Фрагмент документа:
▼

Мы знаем, что целомудрие, целостность личности – не то качество, которое характеризует современных людей. У одного афонского старца спросили: каковы наибольшие утраты нынешнего века? Он ответил: чувство благодарности и целомудрие.
Это большая проблема, поскольку если человек не цел, он мертв — разделите какую-либо вещь на части, и она перестанет существовать.
Христианский подвиг в том и состоит, чтобы обрести целостность. Жизнь искушает нас: нам нужно в одном месте быть таким, в другом – этаким. Кто из нас не врет таким образом? Сложно обойтись без этого раздвоения, растроения… А актеру уже в силу своей профессии приходится раздваиваться, растраиваться и т.д. У человека может возникнуть ситуация, когда он не знает, кто он. Для актрис это более характерно, чем для актеров: они продолжают играть в жизни Офелию, Дездемону и т.п.
Это феномен перевоплощения на самом деле для души очень опасен, тем более, когда человек играет отрицательные роли.
— Как с этим справиться? Ведь никто не сможет гарантировать актеру, что он будет играть только положительных героев.
— У меня был этот негативный опыт: во мне начали возникать качества, присущие моему персонажу – преступнику. Но когда я стал играть «на расстоянии» от своего персонажа, то почувствовал, что те отрицательные качества, которые во мне пробудились в процессе работы над образом, отошли. Вроде бы все то же, но такой душевредности уже не было…
Есть еще смежная проблема, когда человек сам живет в виртуальном мире: для него то, что происходит на сцене, гораздо важнее самой жизни. Актер и других привлекает в этот виртуальный мир, уводя от реальности.
И еще не надо забывать, что наше искусство страстно. В противном случае мы были бы неубедительны, никто не стал бы это смотреть — воздействие на зрителя строится на конфликте.
Наверное, я даже не все опасности перечислил. Они достаточно реальны — особенно это ощущаешь, когда посвятил театру всю жизнь.
В нашей профессии есть подводные камни, о которые душа может разбиться вдребезги. Искушения очень велики. Но, в общем-то, они те же самые, что и в мирской, светской жизни, потому что те же подмостки существуют в любой деятельности. У.Шекспир недаром сказал, что вся жизнь – театр. Наверное, искушения тех, кто выходит на сцену, глубже, острее, сильнее.

▲

Показанный материал:
▼

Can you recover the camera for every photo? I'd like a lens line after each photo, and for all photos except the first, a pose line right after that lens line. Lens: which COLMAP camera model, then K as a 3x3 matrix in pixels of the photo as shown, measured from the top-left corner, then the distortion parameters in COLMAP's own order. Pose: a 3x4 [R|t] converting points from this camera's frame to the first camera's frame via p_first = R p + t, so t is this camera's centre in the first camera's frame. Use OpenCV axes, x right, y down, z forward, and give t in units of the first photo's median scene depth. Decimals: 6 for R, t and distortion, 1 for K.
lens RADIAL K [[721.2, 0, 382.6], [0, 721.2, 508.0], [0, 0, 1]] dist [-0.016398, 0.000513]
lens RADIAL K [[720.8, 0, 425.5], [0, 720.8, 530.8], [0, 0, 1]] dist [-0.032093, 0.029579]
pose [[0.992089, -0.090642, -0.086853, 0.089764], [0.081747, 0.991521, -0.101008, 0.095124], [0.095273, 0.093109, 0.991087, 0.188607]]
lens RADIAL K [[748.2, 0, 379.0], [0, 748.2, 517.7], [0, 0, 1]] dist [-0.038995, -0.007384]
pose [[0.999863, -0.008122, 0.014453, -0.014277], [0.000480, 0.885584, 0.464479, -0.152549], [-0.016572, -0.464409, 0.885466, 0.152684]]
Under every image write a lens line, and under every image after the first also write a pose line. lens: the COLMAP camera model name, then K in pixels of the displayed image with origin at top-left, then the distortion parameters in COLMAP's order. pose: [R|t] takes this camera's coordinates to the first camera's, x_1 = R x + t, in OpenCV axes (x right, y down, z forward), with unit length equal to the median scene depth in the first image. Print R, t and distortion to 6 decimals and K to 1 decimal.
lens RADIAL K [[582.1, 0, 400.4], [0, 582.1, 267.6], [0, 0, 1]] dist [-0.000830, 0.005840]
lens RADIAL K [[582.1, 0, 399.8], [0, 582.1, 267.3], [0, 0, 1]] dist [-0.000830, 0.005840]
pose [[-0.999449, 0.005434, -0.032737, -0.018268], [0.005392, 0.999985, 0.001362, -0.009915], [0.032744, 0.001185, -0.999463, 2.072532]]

▲

Рабочее задание:
Напишите продолжение текста о духовных опасностях актерской профессии, начав сразу после его последнего предложения.

Результат упражнения:
«…Не бросайте. Бога не забывайте»
— Выходит, что эта работа особенно душевредная, и получается, от нее бежать надо верующему человеку – что называется, от греха подальше?..
— Для кого-то эта дилемма оборачивается трагедией на всю жизнь. Я долго мучился над этими вопросами, в свое время для нашего коллектива они очень остро стояли, мы обращались к старцам… К примеру, отец Иоанн Крестьянкин ответил в письме: «Я в этом вопросе некомпетентен. Будьте с Богом».
Очень интересная была встреча с блаженной Любушкой Рязанской. Мы подошли к ней после богослужения, рассказали, что работаем в театре. Она и говорит: «Плохая у вас работа, плохая, плохая». Я спросил тогда: «Что, бросать?» Она задумалась и ответила: «Нет, не бросайте, Бога не забывайте».
— Какой Вы в итоге для себя сделали вывод?
— Я понял, что театр — дело очень опасное для актерской души, но если в основе этого труда лежит идея служения, если есть высочайшее требование к себе, как к христианину и как к художнику, то такой театр может быть делом, угодным Богу. Это как раз тот случай, когда дух дышит, где хочет. Возникает целенаправленный импульс именно в сторону единения с Богом и ближним — я это знаю на практике. Искусство является мощным оружием, которое может быть употреблено как во зло, так и во благо, и отдавать это оружие тем, кто будет развращать, неправильно.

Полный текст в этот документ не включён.